In this incarnation of Quatermass, Quatermass himself reflects this. Rather than the avuncular, donnish figure he is portrayed as elsewhere, in this film he is driven. When he succeeds in dispensing with the monstrous creature that Caroon eventually becomes, he walks from Westminster Abbey, the site of Carroon's final stand, and does not stop walking. He ignores those around him, determined and hard-headed; he brushes aside questions and pleas for information. He is literally the relentless march of science. He is on the way to carry on with preparations for the next launch. Nothing will stand in his way. Compassion, celebration, sadness, and guilt: all are alien to this Quatermass. He is science as destroyer, as over-reacher. Here is the steely callousness that presents more and more technology as the answer to unreliable humanity. Ruthless scientific advancement.

Interestingly, this Quatermass, played by American Brian Donlevy, is an accident of circumstance. Nigel Kneale had intended that his first Quatermass serial would be a check to the cheery post-war optimism he saw around him in the country, but it was the Quatermass of the television serial that was the motor for that.

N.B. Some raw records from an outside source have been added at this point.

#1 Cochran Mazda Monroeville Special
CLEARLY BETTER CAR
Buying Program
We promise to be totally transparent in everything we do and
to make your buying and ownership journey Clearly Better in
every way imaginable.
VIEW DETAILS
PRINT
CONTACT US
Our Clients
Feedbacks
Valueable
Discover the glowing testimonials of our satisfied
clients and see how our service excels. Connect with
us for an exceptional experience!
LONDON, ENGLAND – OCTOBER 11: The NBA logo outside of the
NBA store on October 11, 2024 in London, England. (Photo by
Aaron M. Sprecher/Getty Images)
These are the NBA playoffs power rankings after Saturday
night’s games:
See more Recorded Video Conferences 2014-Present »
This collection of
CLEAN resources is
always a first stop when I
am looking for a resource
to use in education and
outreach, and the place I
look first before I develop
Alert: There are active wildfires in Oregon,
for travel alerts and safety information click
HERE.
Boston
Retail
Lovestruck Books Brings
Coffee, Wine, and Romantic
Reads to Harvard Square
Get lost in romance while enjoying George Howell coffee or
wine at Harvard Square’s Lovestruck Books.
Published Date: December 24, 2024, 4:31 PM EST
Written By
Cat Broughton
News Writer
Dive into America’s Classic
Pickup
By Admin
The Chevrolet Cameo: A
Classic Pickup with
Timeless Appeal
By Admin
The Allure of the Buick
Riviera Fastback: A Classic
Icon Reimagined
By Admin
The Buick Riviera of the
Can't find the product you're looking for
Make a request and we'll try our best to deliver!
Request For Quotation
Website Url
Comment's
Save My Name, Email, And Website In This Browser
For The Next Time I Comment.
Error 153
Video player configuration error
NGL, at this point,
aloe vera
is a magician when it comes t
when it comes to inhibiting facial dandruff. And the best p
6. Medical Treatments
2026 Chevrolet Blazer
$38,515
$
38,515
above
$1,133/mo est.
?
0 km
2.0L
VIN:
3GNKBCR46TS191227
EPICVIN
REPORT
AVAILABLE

It was only in the making of the film, which Kneale didn't have direct involvement with, that it was Quatermass that became the chilling figure he is here. Donlevy, partial to the drink and used to playing hard-nosed characters made his Quatermass inflexible and unpleasant. This has the effect of shifting the anxiety away from the sympathetic Caroon whom we see suffer and fight his transmogrification, and onto the figure of Quatermass as scientist as authoritarian.